The Founding of Detroit
America's "motor city" was founded on 24 July 1701.
The motor capital of North America was founded by a man named Cadillac, menaced by one called Pontiac and ultimately given its twentieth-century role by one named Ford. Early European explorers of North America had hoped to discover gold and silver, but found furs instead. It was French fur traders who in 1604 established the first permanent French colony in North America at Port Royal in Nova Scotia.
Quebec was founded four years later. French explorers pushed down the Great Lakes and the Mississippi River all the way to the Gulf of Mexico and by 1700 there were 15-25,000 French in North America – farmers, traders, hunters, trappers and missionaries, many of them in isolated forts and trading posts – by contrast with some 250,000 British settlers packed in colonies down the eastern seaboard. New France was closely supervised from Paris. Only Roman Catholics were permitted as settlers and the Jesuits and Franciscans discovered a powerful zeal for converting the native American Indians.
A French settler with a promising future ahead of him was Antoine Laumet de Lamothe Cadillac, a Gascon adventurer of tremendous charm and matching unscrupulousness, in his forties. He added de Lamothe Cadillac to his name to make himself sound aristocratic, equipped himself with a bogus pedigree, coat of arms and army commission, and concealed his origins so effectively that his early life has remained obscure ever since. Arriving in North America in the 1680s, he was put in command at the Great Lakes post of Michilimackinack in 1694 and lined his pockets by selling the Indians brandy – illegally and to the fierce disapproval of both the Indian chiefs and the Jesuits – and taking bribes from beaver-pelt traders and smugglers. With approval from Paris, he set out in 1701 to build a fort and trading post on the river between Lake Erie and Lake Huron. The purpose was to control the traffic on the river, secure the rich trade in furs in the Great Lakes region for France and provide a base to help protect the French and their Indian allies against the British.
Travelling in birchbark canoes with a hundred or so Frenchmen, an equal number of friendly Indians and the inevitable pair of priests, Cadillac picked a site on a bluff overlooking the strait between Lake Erie and Lake Saint Clair, where he and his men spent some weeks building Fort Ponchartrain du Detroit. It was named in compliment to Louis XIV’s minister of marine and colonies, Louis Phélypeaux de Ponchartrain, while Detroit was French for ‘the strait’. A small settlement developed, though both the colonists and the local Indians objected to Cadillac’s tyrannical and extortionate administration. In 1710, more or less in disgrace, he was packed off to be governor of Louisiana, which was considered a thoroughly undesirable post. He was later recalled to France and spent some time in the Bastille before ending his life comfortably installed as governor of a town in his native Gascony, where he died in 1730. His fake coat of arms would long afterwards adorn Cadillac cars.
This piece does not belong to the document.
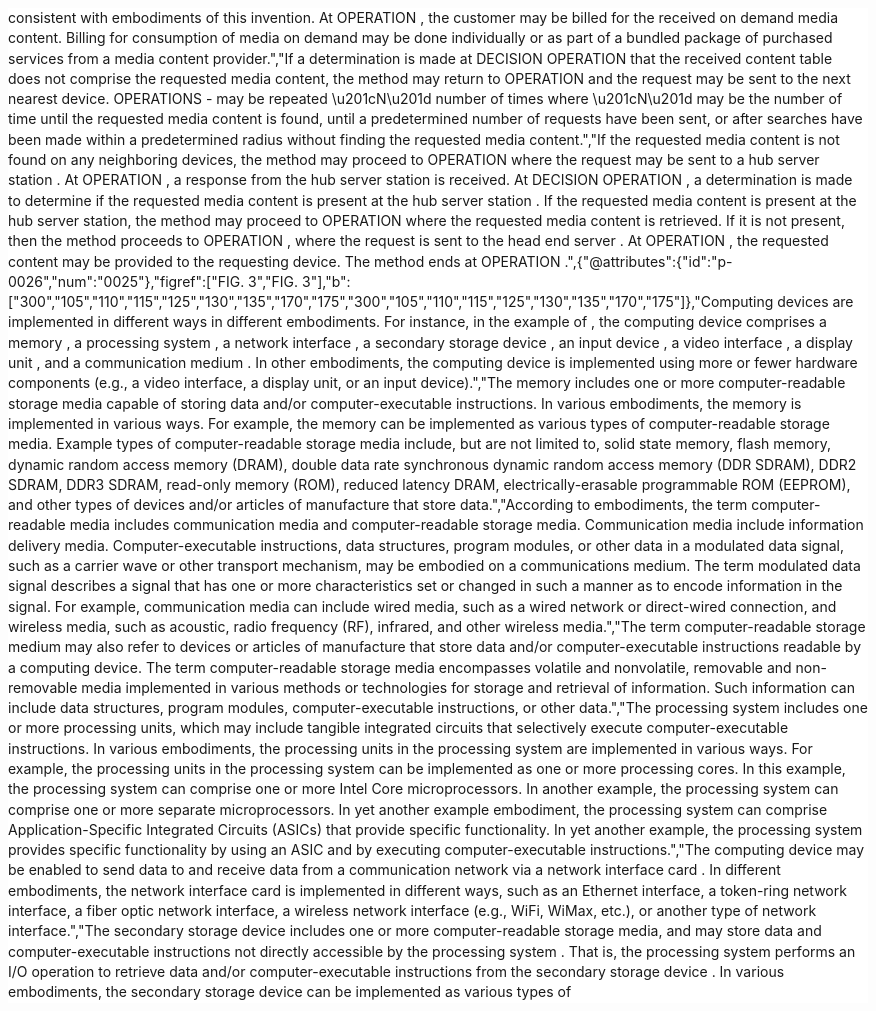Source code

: consistent with embodiments of this invention. At OPERATION , the customer may be billed for the received on demand media content. Billing for consumption of media on demand may be done individually or as part of a bundled package of purchased services from a media content provider.","If a determination is made at DECISION OPERATION  that the received content table does not comprise the requested media content, the method  may return to OPERATION  and the request may be sent to the next nearest device. OPERATIONS - may be repeated \u201cN\u201d number of times where \u201cN\u201d may be the number of time until the requested media content is found, until a predetermined number of requests have been sent, or after searches have been made within a predetermined radius without finding the requested media content.","If the requested media content is not found on any neighboring devices, the method  may proceed to OPERATION  where the request may be sent to a hub server station . At OPERATION , a response from the hub server station  is received. At DECISION OPERATION , a determination is made to determine if the requested media content is present at the hub server station . If the requested media content is present at the hub server station, the method may proceed to OPERATION  where the requested media content is retrieved. If it is not present, then the method  proceeds to OPERATION , where the request is sent to the head end server . At OPERATION , the requested content may be provided to the requesting device. The method  ends at OPERATION .",{"@attributes":{"id":"p-0026","num":"0025"},"figref":["FIG. 3","FIG. 3"],"b":["300","105","110","115","125","130","135","170","175","300","105","110","115","125","130","135","170","175"]},"Computing devices are implemented in different ways in different embodiments. For instance, in the example of , the computing device  comprises a memory , a processing system , a network interface , a secondary storage device , an input device , a video interface , a display unit , and a communication medium . In other embodiments, the computing device  is implemented using more or fewer hardware components (e.g., a video interface, a display unit, or an input device).","The memory  includes one or more computer-readable storage media capable of storing data and\/or computer-executable instructions. In various embodiments, the memory  is implemented in various ways. For example, the memory  can be implemented as various types of computer-readable storage media. Example types of computer-readable storage media include, but are not limited to, solid state memory, flash memory, dynamic random access memory (DRAM), double data rate synchronous dynamic random access memory (DDR SDRAM), DDR2 SDRAM, DDR3 SDRAM, read-only memory (ROM), reduced latency DRAM, electrically-erasable programmable ROM (EEPROM), and other types of devices and\/or articles of manufacture that store data.","According to embodiments, the term computer-readable media includes communication media and computer-readable storage media. Communication media include information delivery media. Computer-executable instructions, data structures, program modules, or other data in a modulated data signal, such as a carrier wave or other transport mechanism, may be embodied on a communications medium. The term modulated data signal describes a signal that has one or more characteristics set or changed in such a manner as to encode information in the signal. For example, communication media can include wired media, such as a wired network or direct-wired connection, and wireless media, such as acoustic, radio frequency (RF), infrared, and other wireless media.","The term computer-readable storage medium may also refer to devices or articles of manufacture that store data and\/or computer-executable instructions readable by a computing device. The term computer-readable storage media encompasses volatile and nonvolatile, removable and non-removable media implemented in various methods or technologies for storage and retrieval of information. Such information can include data structures, program modules, computer-executable instructions, or other data.","The processing system  includes one or more processing units, which may include tangible integrated circuits that selectively execute computer-executable instructions. In various embodiments, the processing units in the processing system  are implemented in various ways. For example, the processing units in the processing system  can be implemented as one or more processing cores. In this example, the processing system  can comprise one or more Intel Core microprocessors. In another example, the processing system  can comprise one or more separate microprocessors. In yet another example embodiment, the processing system  can comprise Application-Specific Integrated Circuits (ASICs) that provide specific functionality. In yet another example, the processing system  provides specific functionality by using an ASIC and by executing computer-executable instructions.","The computing device  may be enabled to send data to and receive data from a communication network via a network interface card . In different embodiments, the network interface card  is implemented in different ways, such as an Ethernet interface, a token-ring network interface, a fiber optic network interface, a wireless network interface (e.g., WiFi, WiMax, etc.), or another type of network interface.","The secondary storage device  includes one or more computer-readable storage media, and may store data and computer-executable instructions not directly accessible by the processing system . That is, the processing system  performs an I\/O operation to retrieve data and\/or computer-executable instructions from the secondary storage device . In various embodiments, the secondary storage device  can be implemented as various types of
Detroit meanwhile was surrendered to the British in 1760 during the Seven Years’ War and then unsuccessfully besieged by the Ottawa Indian chief Pontiac, who had forged an unprecedented alliance of practically every Indian people from Lake Superior to the lower Mississippi against the British. However, the British occupation did not end until 1796, when Detroit came under American control.